Color-indicating silica gel makes this easy to track. When the gel shifts color (brown to yellowish, for example), it’s time to regenerate. After a few hours in the oven and a cool-down period, the color returns to its original state and the gel is ready for another round.
Safety With Vacuum Desiccators
Standard desiccators at atmospheric pressure are straightforward to use. Vacuum desiccators require more caution because evacuated glass containers carry an implosion risk. A crack, chip, or weak spot in the glass can cause the vessel to collapse violently inward when pressure is reduced inside.

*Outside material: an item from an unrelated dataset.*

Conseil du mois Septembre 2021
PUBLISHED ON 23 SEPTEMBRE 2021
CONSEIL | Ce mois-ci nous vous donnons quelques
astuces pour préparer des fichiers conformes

Glass vacuum desiccators should be enclosed in a perforated metal guard or wrapped in protective tape to contain fragments if an implosion occurs. Inspect the glass before and after every use, and discard any piece that’s chipped, scratched, or visibly stressed. When you’re done, restore atmospheric pressure gradually before trying to open the lid. Never carry a desiccator while it’s still under vacuum, since the slight pressure difference can cause the lid to shift or the glass to fail unexpectedly. Even a standard desiccator can develop a slight vacuum as hot contents cool inside, so sliding the lid rather than pulling it straight up is the safest approach.
When possible, molded plastic desiccators with high tensile strength are a safer alternative to glass, especially in teaching labs or environments where the container might get bumped or dropped.